Exercice: Recopiez sans rien changer le passage du texte sur les emplois consolidés qui va de « 1.3.3. Enchaînement entre » à « général des impôts. ».

Texte étudié:
1.3.3. Enchaînement entre un contrat emploi consolidé (C.E.C.) signé sur la base de l'article 102 de la loi portant diverses dispositions d'ordre social du 4 février 1995 et un emploi de ville
L'article 102 de la loi no 95-116 en date du 4 février 1995 portant diverses dispositions d'ordre social a ouvert à titre expérimental le bénéfice des emplois consolidés aux jeunes de dix-huit ans à vingt-cinq ans rencontrant des difficultés particulières d'insertion professionnelle, titulaires d'un diplôme inférieur au niveau V et résidant dans un grand ensemble et quartier d'habitat dégradé défini par le décret no 93-203 du 5 février 1993 pris pour l'application de l'article 26 de la loi no 91-662 du 13 juillet 1991 d'orientation pour la ville et relatif à l'article 1466 A du code général des impôts.
Les embauches sur ce type de contrat étaient autorisées pour les seules collectivités locales jusqu'au 31 décembre 1995. Afin de préserver la continuité de l'intervention de l'Etat et des collectivités locales auprès de ces publics jeunes, avant la mise en oeuvre des emplois de ville, le Gouvernement a décidé de proroger cette mesure jusqu'au 30 juin 1996 (art. 9 de la loi no 96-376 du 6 mai 1996).
Cependant, le dispositif Emploi de ville offre un champ d'application plus large ainsi que des conditions de prise en charge par l'Etat plus favorables. C'est pourquoi, dès l'entrée en vigueur des emplois de ville, l'employeur ayant embauché un jeune dans le cadre de l'article 102 bénéficie du taux de prise en charge le plus avantageux (soit 75 p. 100 dès la première année),
par avenant à la convention et régularisation au terme de la première année du contrat.

[Extraits d'un jeu de données]

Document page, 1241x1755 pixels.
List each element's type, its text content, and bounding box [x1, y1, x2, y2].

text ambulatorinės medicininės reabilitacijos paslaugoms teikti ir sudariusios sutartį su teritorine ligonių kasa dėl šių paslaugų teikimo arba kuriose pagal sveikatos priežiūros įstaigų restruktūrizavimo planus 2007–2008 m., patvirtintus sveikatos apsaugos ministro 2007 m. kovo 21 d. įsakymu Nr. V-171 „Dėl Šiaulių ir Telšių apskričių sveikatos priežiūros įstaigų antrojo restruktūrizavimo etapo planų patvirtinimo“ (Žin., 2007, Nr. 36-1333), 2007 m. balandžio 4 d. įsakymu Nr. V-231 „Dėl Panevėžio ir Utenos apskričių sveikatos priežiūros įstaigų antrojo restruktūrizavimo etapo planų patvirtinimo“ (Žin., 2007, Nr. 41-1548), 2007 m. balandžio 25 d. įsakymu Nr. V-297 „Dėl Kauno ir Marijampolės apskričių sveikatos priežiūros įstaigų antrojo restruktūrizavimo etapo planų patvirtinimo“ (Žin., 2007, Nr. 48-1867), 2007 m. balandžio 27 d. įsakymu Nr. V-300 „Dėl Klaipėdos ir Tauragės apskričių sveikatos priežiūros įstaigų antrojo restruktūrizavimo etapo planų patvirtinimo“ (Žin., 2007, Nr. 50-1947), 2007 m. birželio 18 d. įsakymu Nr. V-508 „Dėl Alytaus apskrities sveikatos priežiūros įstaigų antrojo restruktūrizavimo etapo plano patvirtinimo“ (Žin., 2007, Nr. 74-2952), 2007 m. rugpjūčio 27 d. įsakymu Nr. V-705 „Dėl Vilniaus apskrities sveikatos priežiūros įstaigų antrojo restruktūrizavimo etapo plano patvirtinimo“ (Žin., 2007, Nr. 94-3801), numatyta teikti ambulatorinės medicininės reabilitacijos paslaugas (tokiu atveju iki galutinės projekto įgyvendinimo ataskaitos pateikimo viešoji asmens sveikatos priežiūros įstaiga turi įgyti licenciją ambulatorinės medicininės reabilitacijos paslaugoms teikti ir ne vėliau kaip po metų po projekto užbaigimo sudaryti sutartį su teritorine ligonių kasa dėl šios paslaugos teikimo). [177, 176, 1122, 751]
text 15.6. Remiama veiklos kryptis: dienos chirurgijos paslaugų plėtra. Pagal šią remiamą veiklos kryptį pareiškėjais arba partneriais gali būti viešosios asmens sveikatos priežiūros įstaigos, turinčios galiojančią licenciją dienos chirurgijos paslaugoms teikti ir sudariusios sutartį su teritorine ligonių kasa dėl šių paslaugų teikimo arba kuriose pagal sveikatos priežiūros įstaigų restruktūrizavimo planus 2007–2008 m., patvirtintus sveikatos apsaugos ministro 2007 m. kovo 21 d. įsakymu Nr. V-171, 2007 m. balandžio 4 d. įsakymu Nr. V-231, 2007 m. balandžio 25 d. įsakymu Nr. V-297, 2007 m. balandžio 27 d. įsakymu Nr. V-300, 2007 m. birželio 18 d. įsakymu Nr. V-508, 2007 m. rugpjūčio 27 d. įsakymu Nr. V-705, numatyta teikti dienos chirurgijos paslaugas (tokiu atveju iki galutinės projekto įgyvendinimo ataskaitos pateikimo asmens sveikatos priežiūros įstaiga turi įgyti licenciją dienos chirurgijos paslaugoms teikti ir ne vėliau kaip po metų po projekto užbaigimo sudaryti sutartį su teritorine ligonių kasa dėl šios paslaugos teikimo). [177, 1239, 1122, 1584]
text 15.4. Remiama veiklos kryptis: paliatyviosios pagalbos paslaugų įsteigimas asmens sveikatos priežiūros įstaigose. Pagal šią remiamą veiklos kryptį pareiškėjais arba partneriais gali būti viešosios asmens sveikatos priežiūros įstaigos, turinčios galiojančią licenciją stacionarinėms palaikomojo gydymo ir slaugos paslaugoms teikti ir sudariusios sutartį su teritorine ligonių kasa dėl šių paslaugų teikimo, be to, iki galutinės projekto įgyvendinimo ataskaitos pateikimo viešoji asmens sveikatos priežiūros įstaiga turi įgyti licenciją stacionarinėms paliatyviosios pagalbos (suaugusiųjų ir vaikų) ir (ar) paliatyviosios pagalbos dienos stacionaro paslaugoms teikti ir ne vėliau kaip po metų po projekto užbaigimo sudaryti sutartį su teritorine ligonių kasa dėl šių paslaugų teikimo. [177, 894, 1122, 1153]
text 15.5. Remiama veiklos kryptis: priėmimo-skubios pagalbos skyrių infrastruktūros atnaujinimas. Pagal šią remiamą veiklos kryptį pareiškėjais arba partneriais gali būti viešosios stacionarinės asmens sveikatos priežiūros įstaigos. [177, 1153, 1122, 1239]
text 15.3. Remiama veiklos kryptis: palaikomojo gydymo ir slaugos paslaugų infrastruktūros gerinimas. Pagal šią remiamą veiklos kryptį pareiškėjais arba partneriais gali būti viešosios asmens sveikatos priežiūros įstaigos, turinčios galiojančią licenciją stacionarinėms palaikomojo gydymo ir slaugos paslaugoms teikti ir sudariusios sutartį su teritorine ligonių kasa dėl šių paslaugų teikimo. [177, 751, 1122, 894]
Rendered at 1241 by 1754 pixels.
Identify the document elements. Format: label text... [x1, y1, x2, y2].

Réponse à l'exercice:
1.3.3. Enchaînement entre un contrat emploi consolidé (C.E.C.) signé sur la base de l'article 102 de la loi portant diverses dispositions d'ordre social du 4 février 1995 et un emploi de ville
L'article 102 de la loi no 95-116 en date du 4 février 1995 portant diverses dispositions d'ordre social a ouvert à titre expérimental le bénéfice des emplois consolidés aux jeunes de dix-huit ans à vingt-cinq ans rencontrant des difficultés particulières d'insertion professionnelle, titulaires d'un diplôme inférieur au niveau V et résidant dans un grand ensemble et quartier d'habitat dégradé défini par le décret no 93-203 du 5 février 1993 pris pour l'application de l'article 26 de la loi no 91-662 du 13 juillet 1991 d'orientation pour la ville et relatif à l'article 1466 A du code général des impôts.